﻿There is no doubt in the human mind but that things will improve now that the election is over. It always was that way—and hope springs eternal. It is not asking too much of the suffering people to cast their ballot every four years in favor of that improvement —but, I should think, if each election brings such wonderful reliefs, I demand that elections be held oftener even if the good citizens have to eat a bowl or two of soup in order to equal the occasion and that the bounties of ballotting be stored for any possible future need: slim, indeed and inconscievable save in the event all the good people grow suddenly and simultaneously lame and unable to register their national preference and will. Before election, you will remember, McKinley was a good boy, so was Coolidge, Hoover and “Rosevelt”; their mothers say so. 
None of our presidents ever stole boyhood grapes or had to be cried out of jail. They were perfect—but look at ‘em now. George Washington had four set of false teeth which, his doctor said, had been discolored by being soaked in port wine—seems to me, the doctor did throw in a slug and infer that George had swallowed some of that sour preparation . . . 
If the latter be true, his fame shall flourish in my estimation, but if he deliberately tossed a set of false teeth into cup of pure true wine, two hundred years have been wasted. 

St. Lawrence seaway is salt water and unfit for soup—it’s merely an addition to our transportation already four times as extensive as needed. Argument “to create competition” won’t hold. 
Doubling of transportation did not reduce rates: 
Tripling did not reduce. 
Quadrupling increased the rates. 
St. Lawrence seaway will double the cost of transportation, in view, “rails” will feed on Washington, willi-nilli, without delivering service—in lieu of the freght denied them. Russian, Spanish, and other ores will land as far west as South Chicago; Argentine meats shall land at Duluth. Elliot Packing Company and stump farmers shall hang themselves to jack-pines. Moss shall grow on Duluth’s Superior St . . . . 
You’re not increasing competition in transportation, you’re increasing competition in commodities—already New York Times, Chicago Oak Parker gets its print paper in Canadian National R. R. cars—”Times” has paper mills in Canada, I understand. 
Minnesota pulp-wood cutters are starving. 
Are you ready for this change the St. Lawrence seaway will bring about? 
One main purpose of compulsory assessment in union (when not voted by rank and file) is to bait and weed out radical (independent) members. 
As in the A. C. W. A., the. membership can take the edge off the joke by passing the assessment to the boss with their compliments; and a few minor items attached for to cover expense and mental anguish. 
If they do this, the boss soon gets a notion the leaders are no longer “friends” of his—may even undertake to lecture the leaders for their lack of diplomacy. 

You wouldn’t hardly invite a businessman to advise you how to do a thing in the factory, would you? ‘course not. 

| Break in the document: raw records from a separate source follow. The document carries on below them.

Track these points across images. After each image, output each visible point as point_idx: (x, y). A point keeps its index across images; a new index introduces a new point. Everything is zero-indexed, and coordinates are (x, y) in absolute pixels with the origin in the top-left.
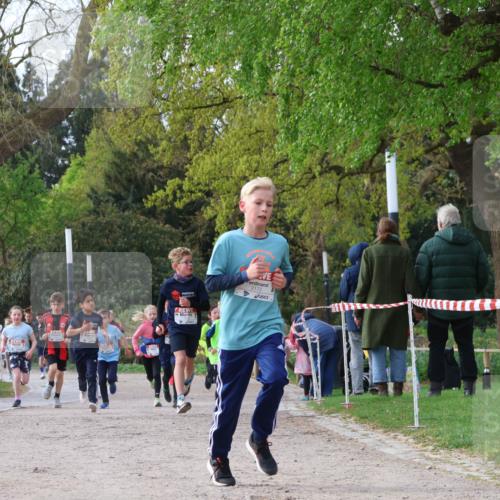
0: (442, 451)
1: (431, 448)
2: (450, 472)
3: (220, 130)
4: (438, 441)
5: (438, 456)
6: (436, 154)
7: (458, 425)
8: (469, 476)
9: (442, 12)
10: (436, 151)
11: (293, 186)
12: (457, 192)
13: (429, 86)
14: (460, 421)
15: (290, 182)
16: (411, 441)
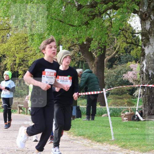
0: (75, 137)
1: (72, 136)
2: (78, 143)
3: (9, 37)
4: (74, 134)
5: (74, 139)
6: (75, 47)
7: (81, 129)
8: (84, 145)
9: (77, 4)
10: (75, 46)
11: (31, 55)
12: (81, 59)
13: (73, 26)
14: (81, 128)
15: (30, 54)
16: (66, 134)
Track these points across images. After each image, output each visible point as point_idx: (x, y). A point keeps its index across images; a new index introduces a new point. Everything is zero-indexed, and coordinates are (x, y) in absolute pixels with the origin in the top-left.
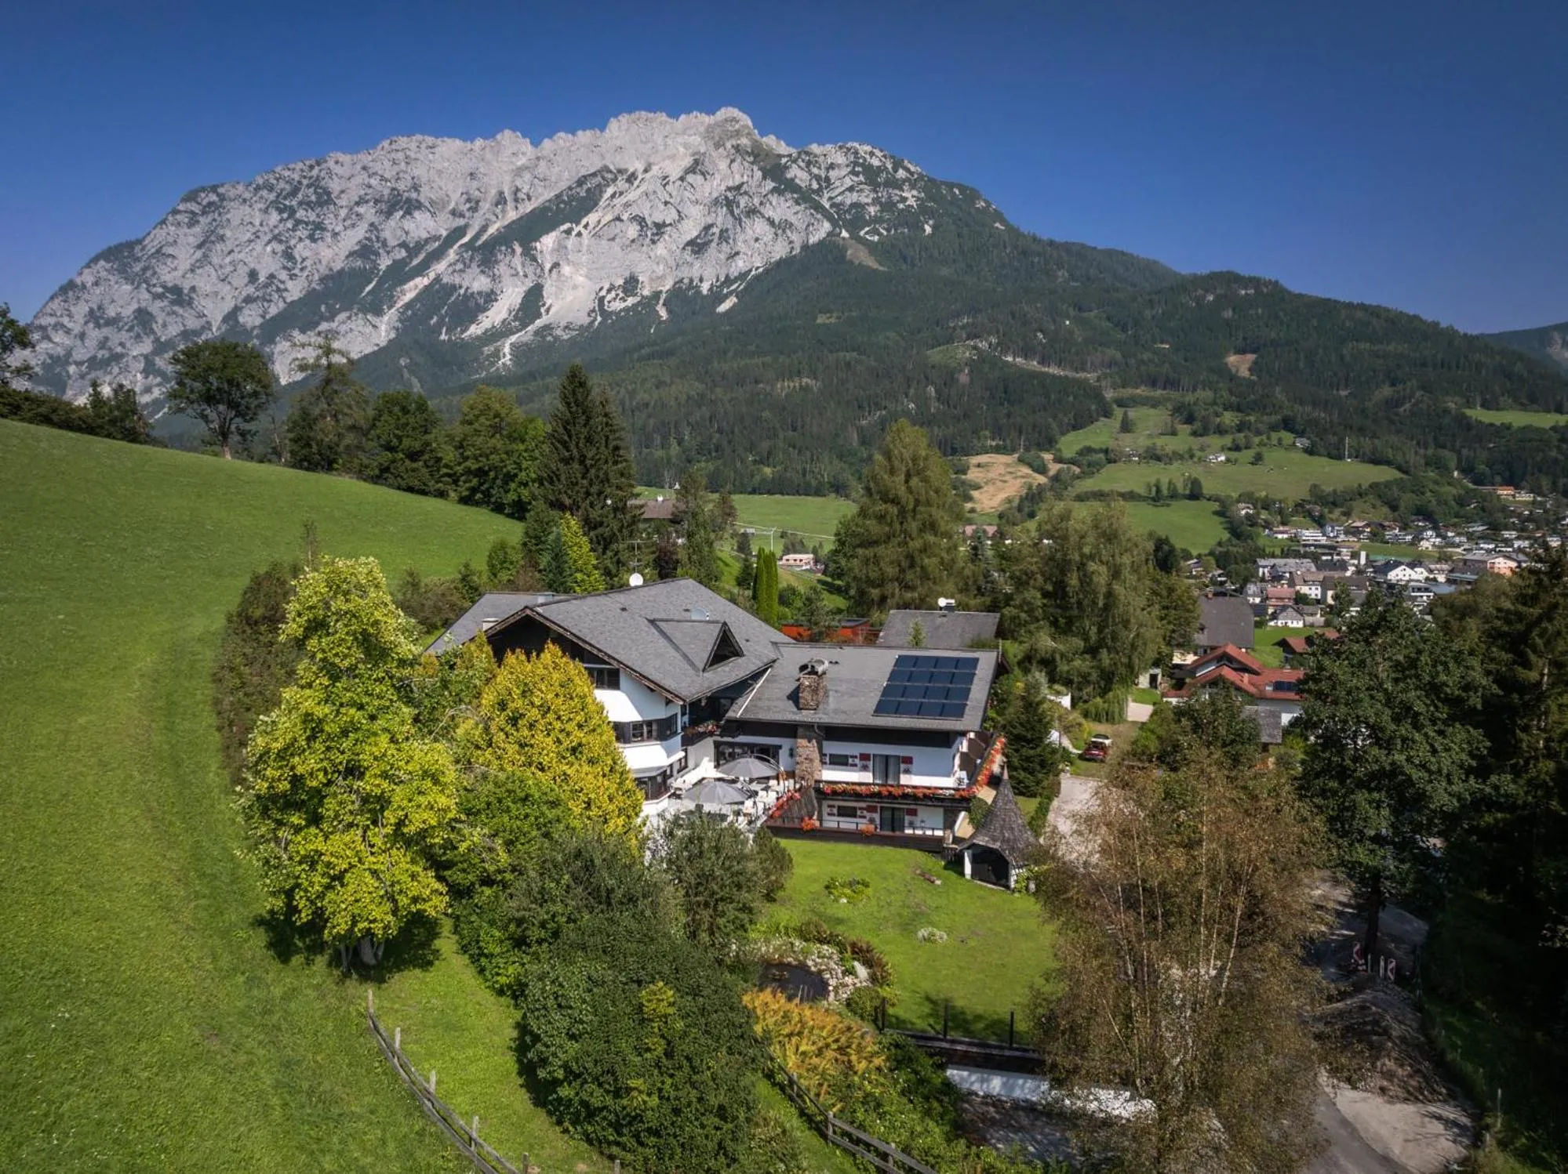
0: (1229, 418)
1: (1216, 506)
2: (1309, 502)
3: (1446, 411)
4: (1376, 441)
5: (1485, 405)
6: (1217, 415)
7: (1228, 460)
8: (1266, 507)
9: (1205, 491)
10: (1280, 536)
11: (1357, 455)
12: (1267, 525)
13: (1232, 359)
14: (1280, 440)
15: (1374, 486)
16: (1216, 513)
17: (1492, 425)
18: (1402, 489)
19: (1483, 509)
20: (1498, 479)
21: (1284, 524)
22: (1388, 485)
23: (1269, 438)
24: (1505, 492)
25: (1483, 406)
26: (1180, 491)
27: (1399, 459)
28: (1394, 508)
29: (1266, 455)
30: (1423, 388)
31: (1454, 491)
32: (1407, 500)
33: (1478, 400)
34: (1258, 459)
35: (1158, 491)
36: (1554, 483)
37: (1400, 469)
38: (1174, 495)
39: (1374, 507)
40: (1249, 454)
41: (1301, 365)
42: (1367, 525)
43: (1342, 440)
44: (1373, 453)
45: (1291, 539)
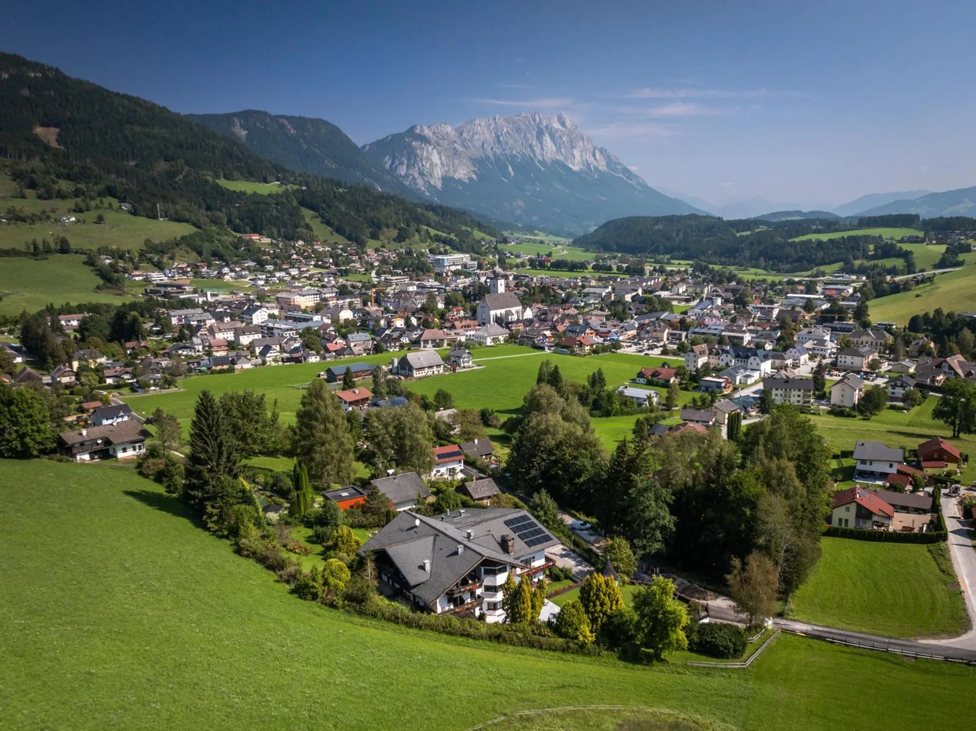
0: (64, 185)
1: (84, 258)
2: (147, 252)
3: (207, 182)
4: (177, 206)
5: (227, 177)
6: (54, 182)
7: (78, 221)
8: (121, 257)
9: (72, 247)
10: (137, 278)
11: (166, 215)
12: (125, 271)
13: (39, 130)
14: (110, 204)
15: (183, 238)
16: (85, 263)
17: (235, 192)
18: (202, 240)
19: (249, 250)
20: (248, 228)
21: (136, 269)
22: (192, 237)
23: (101, 202)
24: (255, 237)
25: (225, 177)
26: (53, 246)
27: (194, 218)
28: (200, 253)
29: (105, 216)
30: (187, 164)
31: (230, 239)
32: (207, 247)
33: (222, 173)
34: (100, 220)
35: (36, 248)
36: (279, 231)
37: (194, 224)
38: (48, 251)
39: (187, 252)
40: (92, 215)
41: (97, 141)
42: (188, 266)
43: (155, 205)
44: (176, 214)
45: (144, 280)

Well then, what do you want of him [i]n your political party? 
Man’s relationship to unionism is not different (dissimilar) to his relationship to learning.—F. W. H. V. Rice said it in another way. When we remember man is “a forgetting animal” we must conclude he must learn each day as much, at least, as he forgets—otherwise his well of information will soon go dry. To guarantee a supply of enlightment for himself he must systematize his learning—in other words, organize it. 
There is yet time to pack up and go to the Work People’s College, Duluth, Minn.—one “hunnert” dollars will carry you through three month) and you’ll have four dollars left over for foolishness. 
Even as a man forgets and must replenish his store of knowledge so, too, a union loses members and must therefore everlastingly be on the alert for new members and it is here the similarity of man’s relationship to unionism and learning sticks out. F. W. Rice said as much in one paragraph.